(Extracted page text data)
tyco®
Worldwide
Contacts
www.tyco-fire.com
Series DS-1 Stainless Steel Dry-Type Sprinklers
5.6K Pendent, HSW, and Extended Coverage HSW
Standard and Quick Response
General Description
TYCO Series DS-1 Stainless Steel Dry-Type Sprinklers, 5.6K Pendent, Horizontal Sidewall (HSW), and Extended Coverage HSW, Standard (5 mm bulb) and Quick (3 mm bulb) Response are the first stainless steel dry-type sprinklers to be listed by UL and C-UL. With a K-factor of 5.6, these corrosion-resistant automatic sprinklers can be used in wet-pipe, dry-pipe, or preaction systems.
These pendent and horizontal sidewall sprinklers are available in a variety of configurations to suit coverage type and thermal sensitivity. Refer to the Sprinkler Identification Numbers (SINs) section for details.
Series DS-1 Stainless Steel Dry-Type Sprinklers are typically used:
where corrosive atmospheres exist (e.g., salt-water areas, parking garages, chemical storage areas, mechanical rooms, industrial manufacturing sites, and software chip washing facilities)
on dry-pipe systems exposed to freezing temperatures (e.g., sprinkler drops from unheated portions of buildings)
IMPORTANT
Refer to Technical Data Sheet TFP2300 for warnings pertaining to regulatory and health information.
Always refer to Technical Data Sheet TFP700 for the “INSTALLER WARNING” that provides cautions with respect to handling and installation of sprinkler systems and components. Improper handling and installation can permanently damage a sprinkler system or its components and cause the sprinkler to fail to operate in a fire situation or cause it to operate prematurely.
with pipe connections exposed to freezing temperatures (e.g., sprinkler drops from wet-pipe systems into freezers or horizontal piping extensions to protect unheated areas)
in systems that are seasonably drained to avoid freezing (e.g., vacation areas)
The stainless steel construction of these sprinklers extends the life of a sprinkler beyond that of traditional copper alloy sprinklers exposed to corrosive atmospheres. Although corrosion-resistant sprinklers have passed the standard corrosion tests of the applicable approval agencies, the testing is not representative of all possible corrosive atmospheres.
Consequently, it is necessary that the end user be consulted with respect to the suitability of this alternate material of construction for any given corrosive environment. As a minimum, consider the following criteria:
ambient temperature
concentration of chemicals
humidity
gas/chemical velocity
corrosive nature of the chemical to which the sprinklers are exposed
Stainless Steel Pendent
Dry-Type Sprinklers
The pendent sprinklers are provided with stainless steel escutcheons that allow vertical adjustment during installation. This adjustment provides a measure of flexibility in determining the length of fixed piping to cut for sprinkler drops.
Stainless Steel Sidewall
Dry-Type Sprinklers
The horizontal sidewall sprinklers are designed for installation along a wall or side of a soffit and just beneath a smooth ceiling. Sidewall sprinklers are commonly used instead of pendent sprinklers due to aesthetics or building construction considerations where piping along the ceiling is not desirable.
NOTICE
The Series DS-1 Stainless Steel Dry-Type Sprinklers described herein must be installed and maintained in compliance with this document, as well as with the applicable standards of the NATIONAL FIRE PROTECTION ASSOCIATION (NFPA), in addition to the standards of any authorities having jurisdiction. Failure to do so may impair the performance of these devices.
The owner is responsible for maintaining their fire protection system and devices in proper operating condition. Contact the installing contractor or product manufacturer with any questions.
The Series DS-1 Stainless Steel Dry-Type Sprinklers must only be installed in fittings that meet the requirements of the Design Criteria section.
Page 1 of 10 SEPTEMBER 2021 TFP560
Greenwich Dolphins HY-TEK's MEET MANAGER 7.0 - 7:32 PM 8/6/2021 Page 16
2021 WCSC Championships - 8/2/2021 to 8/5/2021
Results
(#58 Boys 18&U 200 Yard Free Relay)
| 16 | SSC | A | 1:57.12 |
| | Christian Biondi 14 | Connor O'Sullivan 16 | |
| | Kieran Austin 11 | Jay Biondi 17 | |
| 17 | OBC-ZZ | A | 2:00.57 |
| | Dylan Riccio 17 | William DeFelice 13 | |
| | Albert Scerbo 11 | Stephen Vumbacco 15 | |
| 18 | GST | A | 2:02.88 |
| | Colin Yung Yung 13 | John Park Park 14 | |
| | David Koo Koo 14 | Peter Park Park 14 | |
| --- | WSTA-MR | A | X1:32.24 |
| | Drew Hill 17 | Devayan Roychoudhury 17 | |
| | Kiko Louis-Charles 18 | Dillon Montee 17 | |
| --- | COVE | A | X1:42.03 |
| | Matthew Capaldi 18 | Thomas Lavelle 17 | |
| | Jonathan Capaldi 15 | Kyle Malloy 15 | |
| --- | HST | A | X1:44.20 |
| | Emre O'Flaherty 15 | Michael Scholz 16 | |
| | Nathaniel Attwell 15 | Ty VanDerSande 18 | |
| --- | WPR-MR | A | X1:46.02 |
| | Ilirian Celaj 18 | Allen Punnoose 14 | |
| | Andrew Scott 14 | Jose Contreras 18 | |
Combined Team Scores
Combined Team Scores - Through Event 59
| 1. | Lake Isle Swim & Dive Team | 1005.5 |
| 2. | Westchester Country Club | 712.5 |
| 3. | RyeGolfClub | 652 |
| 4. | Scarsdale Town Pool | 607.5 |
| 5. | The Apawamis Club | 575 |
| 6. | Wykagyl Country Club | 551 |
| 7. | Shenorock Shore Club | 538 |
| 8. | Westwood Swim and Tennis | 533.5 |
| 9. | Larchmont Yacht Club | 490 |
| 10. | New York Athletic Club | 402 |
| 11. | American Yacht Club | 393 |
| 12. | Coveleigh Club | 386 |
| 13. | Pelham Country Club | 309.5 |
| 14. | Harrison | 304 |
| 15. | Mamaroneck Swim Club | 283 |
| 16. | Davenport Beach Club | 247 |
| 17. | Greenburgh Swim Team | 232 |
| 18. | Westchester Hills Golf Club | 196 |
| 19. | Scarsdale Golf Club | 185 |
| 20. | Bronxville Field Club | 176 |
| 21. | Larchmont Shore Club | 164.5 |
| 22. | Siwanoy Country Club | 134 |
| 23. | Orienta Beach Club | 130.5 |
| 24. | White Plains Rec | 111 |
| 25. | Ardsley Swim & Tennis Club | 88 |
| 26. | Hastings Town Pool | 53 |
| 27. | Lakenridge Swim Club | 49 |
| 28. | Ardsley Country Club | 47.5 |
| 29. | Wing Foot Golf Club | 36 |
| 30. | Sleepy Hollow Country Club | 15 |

__GOAL OF THE EXERCISE__
Please give only the number of lines above that contain "Beach".

__RESULT OF THE EXERCISE__
2